Please count the lines in the data below that contain the string "Figure", matching case exactly, and reply with the number alone.

* _AVAILABLE DATA_:
——

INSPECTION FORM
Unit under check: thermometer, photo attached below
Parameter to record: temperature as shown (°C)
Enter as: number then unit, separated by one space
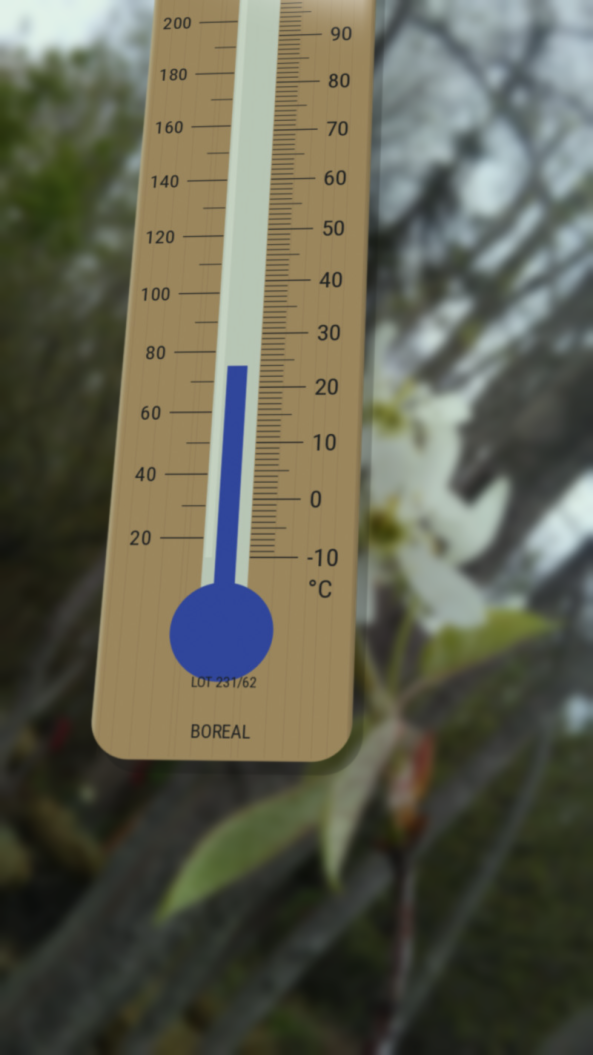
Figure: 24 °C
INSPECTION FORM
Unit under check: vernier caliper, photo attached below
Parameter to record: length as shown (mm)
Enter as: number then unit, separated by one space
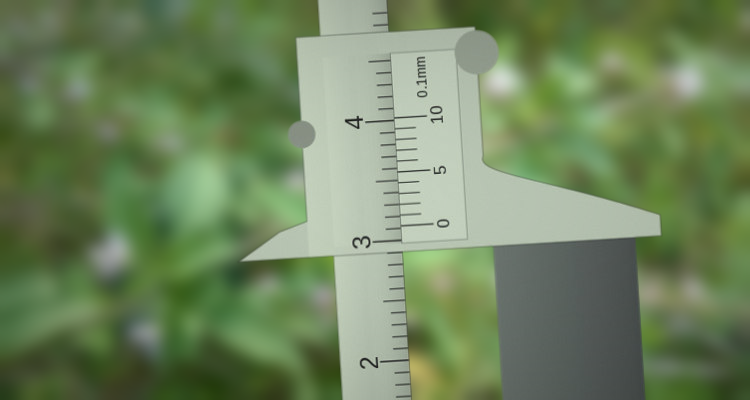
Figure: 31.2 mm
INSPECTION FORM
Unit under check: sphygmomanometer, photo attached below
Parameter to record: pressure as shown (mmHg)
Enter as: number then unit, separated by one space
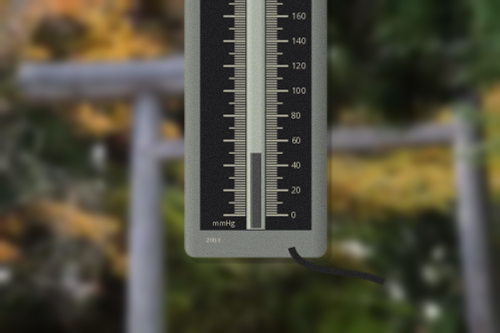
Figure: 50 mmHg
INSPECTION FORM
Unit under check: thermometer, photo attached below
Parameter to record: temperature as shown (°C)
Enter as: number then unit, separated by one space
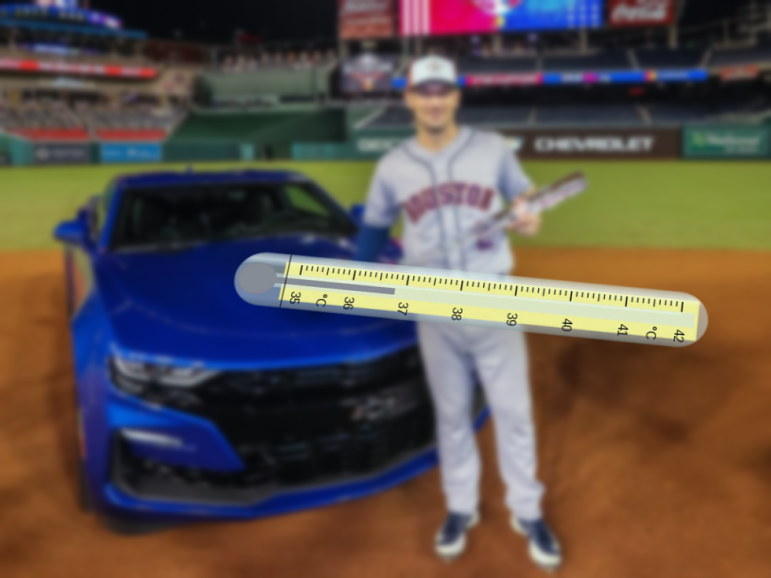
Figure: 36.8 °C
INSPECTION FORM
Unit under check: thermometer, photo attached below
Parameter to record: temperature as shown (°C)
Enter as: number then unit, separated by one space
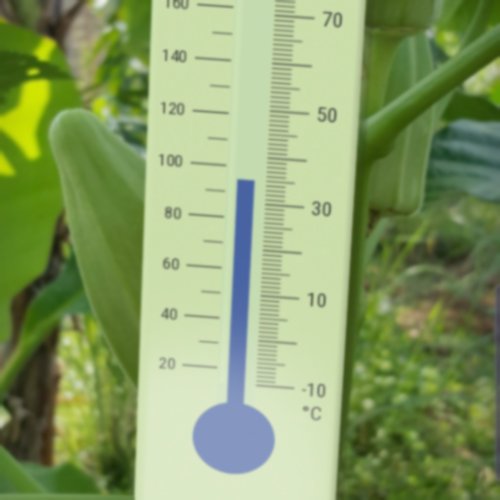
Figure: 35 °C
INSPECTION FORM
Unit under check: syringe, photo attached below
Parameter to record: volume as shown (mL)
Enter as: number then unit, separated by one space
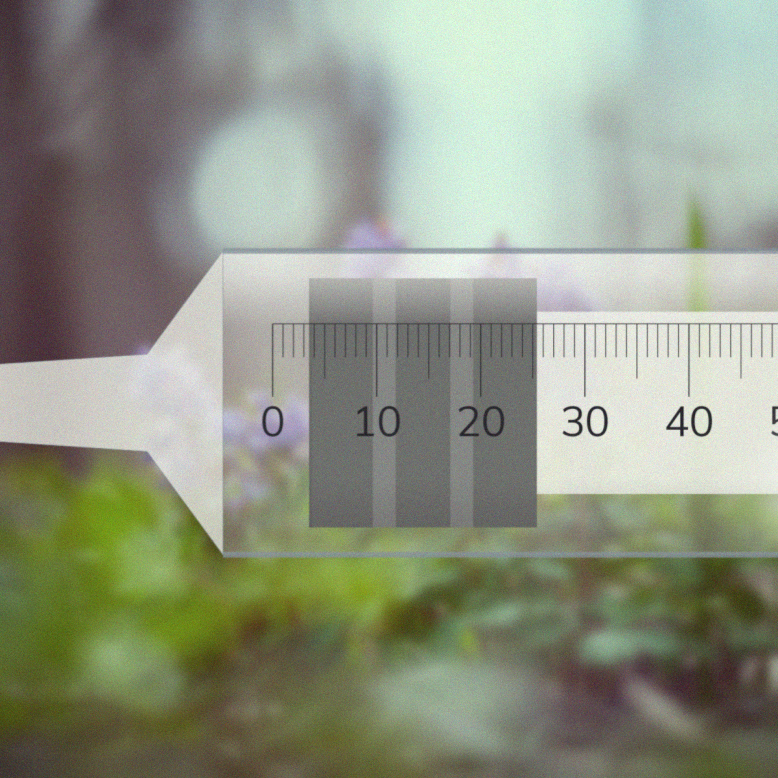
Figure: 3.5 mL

——

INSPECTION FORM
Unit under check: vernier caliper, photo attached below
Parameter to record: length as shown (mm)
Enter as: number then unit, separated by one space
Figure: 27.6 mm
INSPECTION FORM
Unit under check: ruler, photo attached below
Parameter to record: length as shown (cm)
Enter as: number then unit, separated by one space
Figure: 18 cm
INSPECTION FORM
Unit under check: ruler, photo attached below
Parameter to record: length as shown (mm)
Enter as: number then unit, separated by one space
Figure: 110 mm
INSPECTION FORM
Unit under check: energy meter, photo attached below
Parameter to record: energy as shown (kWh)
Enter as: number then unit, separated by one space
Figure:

——

* _SOLUTION TO THE PROBLEM_: 10